Wednesday, November 23, 2011

Ghosts, shadows, or streaks in picture adjacent to vertical edges

Complaints about these kinds of problems are very common especially as
the screen resolution and necessary video bandwidth keeps increasing.
Most are due to cable and video termination deficiencies and not actual
monitor defects.

The video signals for red, green, and blue (or just a single signal for
monochrome) are sent over cables which are generally 75 ohm transmission
lines. These are coaxial cables that may be combined inside a single
sheath for VGA, SVGA, MACs, and many workstations but may be separate coaxes
with BNC (or other) connectors for other video applications.

Without going into transmission line theory, suffice it to say that
to obtain good quality video, the following conditions must be met:

1. A good quality of cable must be used. This means one in which the
characteristic impedance is close to the optimum 75 ohms, one which has
low losses, and one which has good shielding. For installations
using BNC connectors, a good quality of 100% shielded RG59U is often used.
The BNC connectors must be properly installed or they will contribute
to mismatch problems.

2. Where multiple monitors are to be connected to a single video source,
all wiring is done in a daisy chain fashion. The only taps permitted
are the minimum necessary to connect each monitor to the chain. This
usually means a BNC-T connector or a pair of connectors on the monitor
for each video signal. T connections with cable must be avoided.

3. Only the last monitor in the chain should be terminated in 75 ohms. All
of the others must be set to Hi-Z. Monitors with BNC connectors will
usually have one switch or a switch for each color to select termination.

Monitors for PCs, MACs, and workstations usually have built in
termination and do not offer the choice of Hi-Z. This means that without
a video distribution amplifier, it is not possible to connect multiple
monitors of this type to a single video source with any expectation of a
good quality display.

Failure to follow these rules will result in video ringing, ghosts, shadows,
and other unsightly blemishes in the picture. It is often not possible to
control all aspects of the video setup. The cable is often a part of the
monitor and cannot easily be substituted for a better one. The monitor
may not have properly designed circuitry such that it degrades the video
regardless of the cable and display board quality. The display card itself
may not have proper drivers or source termination.

Ironically, the better the video card, the more likely that there will
be visible problems due to termination. This is due to the very high
bandwidth and associated signal edge rates.

Some examples of common termination problems:

* Overly bright picture with trails following vertical edges, perhaps with
periodic ringing. This is due to a missing termination. Check if the
monitor is set for Hi-Z instead of 75 ohms. If there is no switch, then
the termination may be faulty or the monitor may need an external resistor.
For BNC connectors, plug-on terminations are available.
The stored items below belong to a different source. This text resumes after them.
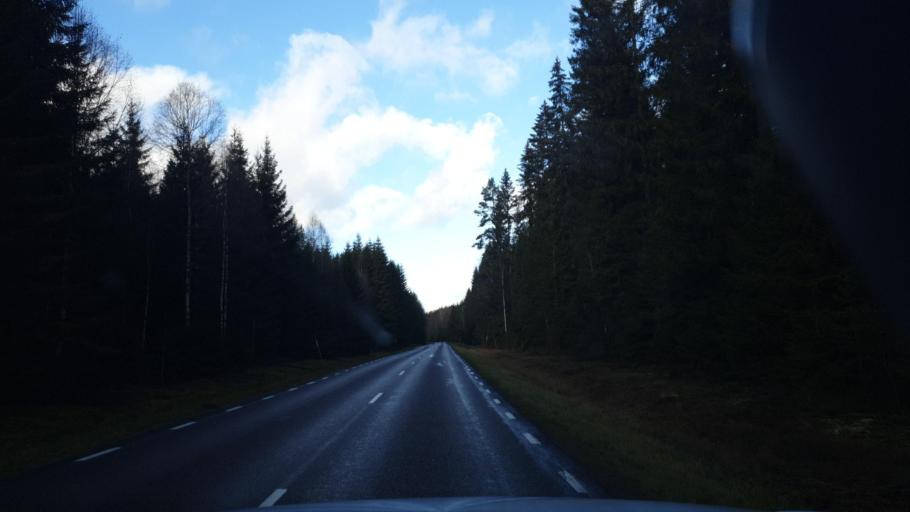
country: SE
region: Vaermland
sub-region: Grums Kommun
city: Slottsbron
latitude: 59.4597
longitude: 12.8346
* Bright ghost images adjacent to vertical lines. This may indicate that
the terminating resistor is greater than the impedance of the cable.
You may be using Ethernet Thinnet cable by accident which is RG58 with
an impedance of 50 ohms.
* Dark picture and ghost images adjacent to vertical lines. This may indicate
that the terminating resistor is too low - multiple monitors on a chain all
set for 75 ohms instead of just the last one. Or, an improper type of cable
such as audio patch cord.

* Fuzzy vertical edges. This may indicate a poor quality cable or a run
which is just too long. For high resolutions such as 1280x1024, the
maximum cable length may be as short as 25 feet or less for poor quality
cable. Better cable or fiber-optic repeaters may be necessary.

* Other similar problems - check cables for defective or improperly installed
connectors. This is especially applicable to cables with BNC or UHF type
connectors which require a kind of artistic talent to assembly properly and

If only 1 or 2 colors (of the R, G, and B) are effected, then look for
improper switch settings or bad connections (bad cable connectors are really
common) on the problem color cables.